Görev Yönergeleri
(1) Aşağıdaki metne göre şu soruları yanıtlayın:
(a) Metin hangi tarihteki darbeden söz ediyor?
(b) İslam'da demokrasi olmaz tezinin en güçlü savunucuları kimlerdir?
(c) Bu bölgede demokrasi istemeyen diğer güçler hangileridir?
(2) Lütfen aşağıdaki metnin "15 Temmuz darbesi" sözcüklerini içeren yerle açılıp "sürüklenmeye devam edecekler." ile kapanan bölümünü hiç değiştirmeden yeniden yazın.
(3) Aşağıdaki ifadeler metinle uyuşuyor mu? Her biri için evet ya da hayır deyin ve kararınızı belirleyen sözcükleri metinden birebir alıntılayın.
(a) İslam'ın demokrasiyle bağdaşmadığını savunanlar yalnızca laik/sol kesimde bulunur.
(b) Müslüman coğrafyada demokratik seçimle gelmiş bir hükümet Filistin halkının taleplerine sessiz kalamaz.

Seçilmiş Metin
****************************************
15 Temmuz darbesi bir kez daha Türkiye demokrasisinin geleceğini ve bu bağlamda Müslüman coğrafya’ da demokrasi sorununu gündeme güçlü şekilde taşımış bulunuyor. Açık görülen bir gerçek var; Türkiye ve diğer Müslüman ülkeler ya evrensel demokratik ilkeler temelinde birliklerini geliştirerek bağımsız olarak ayakta kalacaklar ya da halen birçok bölge ülkesinde görüldüğü gibi bölünme, kaos, terör korkusu ile krallık, askeri diktatörlük rejimleri ile emperyalist çıkarların peşinde sürüklenmeye devam edecekler.
Arap baharı; Saray koridorlarında yayılan korku rüzgarı
İslam ve demokrasi ilişkisi söz konusu olduğunda ilginçtir ki iki tarafta da yani İslamcılar arasında da laik/sol kesimde de İslam’ın demokrasi ile bağdaşırlığı konusunda karşıt görüş belirten kesimler vardır. Ama daha baştan söylemek gerekir ki tahmin edilebileceği gibi İslam’da demokrasi olmaz tezinin en güçlü savunucuları Müslüman toplumlar’ da ki egemen krallar, emirler, despotlar, diktatörlerdir. Bu bölgede demokrasi istemeyen başkaları da ABD’ li tutucu güçler ve İsrail’dir. Daha doğrusu onlar kendi adamlarının seçimini garantilemeyen bir demokrasi istemezler. Bilirler ki Müslüman coğrafya’ da demokratik seçimle gelmiş hiçbir hükümet mazlum Filistin halkının taleplerine sessiz kalamaz ve İsrail’ in bölgedeki saldırgan, kural tanımaz politikalarına kolayca boyun eğemez.
****************************************
Sağlanan Malzeme
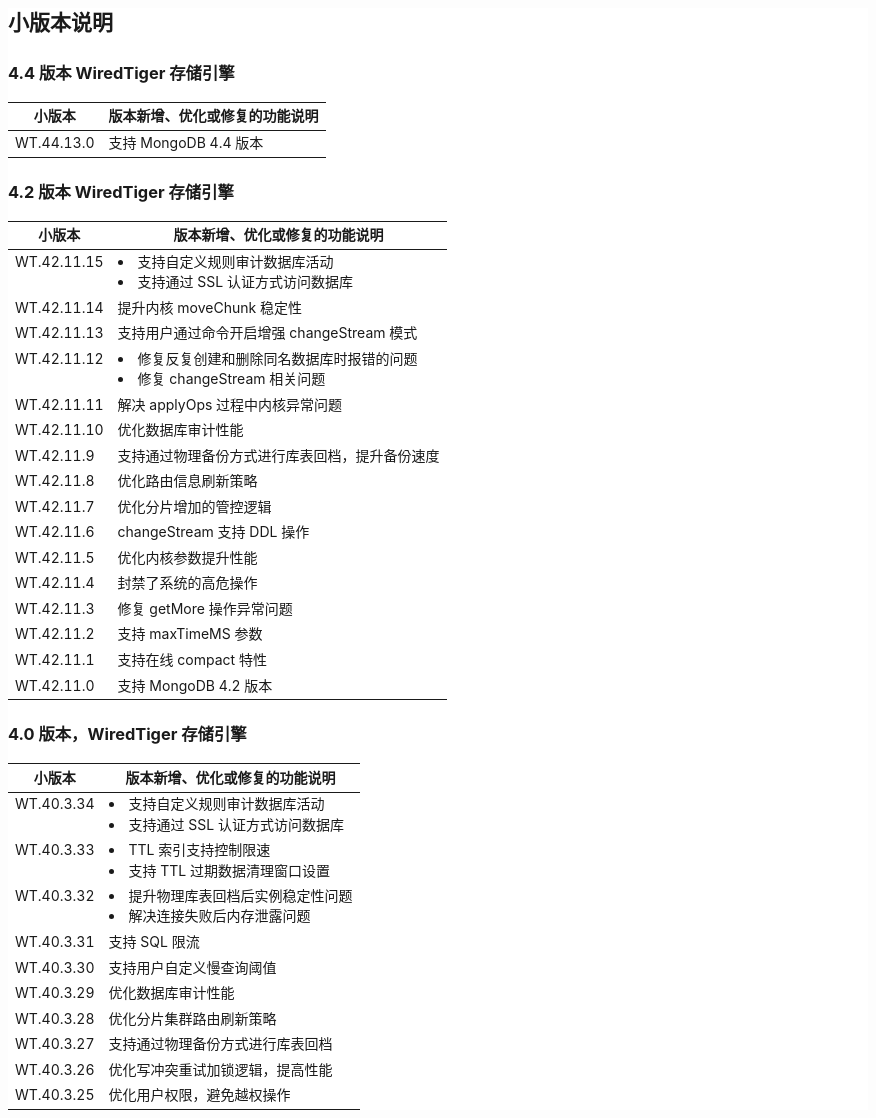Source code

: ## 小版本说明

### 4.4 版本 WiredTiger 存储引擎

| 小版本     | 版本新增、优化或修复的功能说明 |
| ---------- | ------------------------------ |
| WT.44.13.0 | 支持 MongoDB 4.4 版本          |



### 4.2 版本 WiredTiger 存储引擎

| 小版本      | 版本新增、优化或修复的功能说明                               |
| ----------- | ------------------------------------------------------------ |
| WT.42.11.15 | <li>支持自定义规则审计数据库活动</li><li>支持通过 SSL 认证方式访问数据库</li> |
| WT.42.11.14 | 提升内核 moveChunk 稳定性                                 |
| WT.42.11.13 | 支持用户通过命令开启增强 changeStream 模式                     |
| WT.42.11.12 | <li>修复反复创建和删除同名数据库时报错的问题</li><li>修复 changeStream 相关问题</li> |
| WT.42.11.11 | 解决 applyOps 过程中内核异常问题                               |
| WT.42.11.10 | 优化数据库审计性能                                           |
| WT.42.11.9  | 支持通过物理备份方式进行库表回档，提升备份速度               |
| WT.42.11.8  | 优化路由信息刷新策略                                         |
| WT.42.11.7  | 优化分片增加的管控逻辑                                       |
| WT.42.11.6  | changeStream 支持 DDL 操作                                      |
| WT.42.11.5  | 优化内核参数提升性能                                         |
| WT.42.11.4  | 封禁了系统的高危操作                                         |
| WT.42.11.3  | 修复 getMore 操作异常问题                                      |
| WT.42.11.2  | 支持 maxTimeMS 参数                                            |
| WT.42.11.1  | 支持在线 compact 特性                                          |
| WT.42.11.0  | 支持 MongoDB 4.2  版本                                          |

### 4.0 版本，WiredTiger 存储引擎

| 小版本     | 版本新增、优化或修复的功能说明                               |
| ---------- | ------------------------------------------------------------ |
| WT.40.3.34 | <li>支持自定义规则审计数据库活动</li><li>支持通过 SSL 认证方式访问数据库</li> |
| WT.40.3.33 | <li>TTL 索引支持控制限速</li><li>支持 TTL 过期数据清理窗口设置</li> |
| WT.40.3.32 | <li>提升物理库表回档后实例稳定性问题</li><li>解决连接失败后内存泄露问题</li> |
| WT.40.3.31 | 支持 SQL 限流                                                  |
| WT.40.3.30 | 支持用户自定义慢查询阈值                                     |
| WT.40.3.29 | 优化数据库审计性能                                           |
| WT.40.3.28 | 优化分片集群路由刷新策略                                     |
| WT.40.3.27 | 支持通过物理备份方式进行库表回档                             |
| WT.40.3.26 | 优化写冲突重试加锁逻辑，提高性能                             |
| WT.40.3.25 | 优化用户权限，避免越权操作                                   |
****************************************
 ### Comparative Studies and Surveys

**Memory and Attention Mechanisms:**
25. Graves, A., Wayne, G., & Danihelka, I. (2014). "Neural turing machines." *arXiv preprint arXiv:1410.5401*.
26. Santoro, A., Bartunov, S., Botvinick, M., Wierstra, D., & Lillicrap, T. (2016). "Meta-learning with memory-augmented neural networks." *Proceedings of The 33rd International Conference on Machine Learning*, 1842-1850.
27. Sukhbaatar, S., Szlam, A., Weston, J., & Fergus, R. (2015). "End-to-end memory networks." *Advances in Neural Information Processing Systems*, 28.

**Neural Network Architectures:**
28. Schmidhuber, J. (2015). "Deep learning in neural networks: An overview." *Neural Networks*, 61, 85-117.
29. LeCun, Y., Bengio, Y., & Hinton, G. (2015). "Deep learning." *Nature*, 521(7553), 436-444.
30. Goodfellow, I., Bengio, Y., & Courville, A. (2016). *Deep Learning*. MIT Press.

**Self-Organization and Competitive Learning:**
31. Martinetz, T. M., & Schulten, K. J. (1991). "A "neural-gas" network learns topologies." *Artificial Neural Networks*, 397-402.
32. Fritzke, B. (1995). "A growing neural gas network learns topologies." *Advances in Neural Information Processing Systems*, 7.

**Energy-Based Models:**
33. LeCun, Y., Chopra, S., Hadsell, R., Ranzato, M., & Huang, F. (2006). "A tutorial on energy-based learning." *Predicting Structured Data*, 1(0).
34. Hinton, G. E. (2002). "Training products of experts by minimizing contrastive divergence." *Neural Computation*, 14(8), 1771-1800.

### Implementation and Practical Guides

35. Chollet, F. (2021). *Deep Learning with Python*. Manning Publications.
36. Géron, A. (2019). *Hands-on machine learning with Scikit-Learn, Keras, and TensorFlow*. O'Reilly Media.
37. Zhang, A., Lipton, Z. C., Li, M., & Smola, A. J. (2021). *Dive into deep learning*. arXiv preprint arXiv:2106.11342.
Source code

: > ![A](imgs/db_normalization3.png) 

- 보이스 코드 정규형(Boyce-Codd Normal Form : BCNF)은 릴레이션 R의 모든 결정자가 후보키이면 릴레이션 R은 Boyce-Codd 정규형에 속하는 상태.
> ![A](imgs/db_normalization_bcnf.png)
****************************************
Beklenen Yanıtlar
(1)
(a) 15 Temmuz.
(b) Müslüman toplumlardaki egemen krallar, emirler, despotlar ve diktatörler.
(c) ABD'li tutucu güçler ve İsrail.

(2)
15 Temmuz darbesi bir kez daha Türkiye demokrasisinin geleceğini ve bu bağlamda Müslüman coğrafya’ da demokrasi sorununu gündeme güçlü şekilde taşımış bulunuyor. Açık görülen bir gerçek var; Türkiye ve diğer Müslüman ülkeler ya evrensel demokratik ilkeler temelinde birliklerini geliştirerek bağımsız olarak ayakta kalacaklar ya da halen birçok bölge ülkesinde görüldüğü gibi bölünme, kaos, terör korkusu ile krallık, askeri diktatörlük rejimleri ile emperyalist çıkarların peşinde sürüklenmeye devam edecekler.

(3)
(a) Hayır: "iki tarafta da yani İslamcılar arasında da laik/sol kesimde de İslam’ın demokrasi ile bağdaşırlığı konusunda karşıt görüş belirten kesimler vardır"
(b) Evet: "Müslüman coğrafya’ da demokratik seçimle gelmiş hiçbir hükümet mazlum Filistin halkının taleplerine sessiz kalamaz"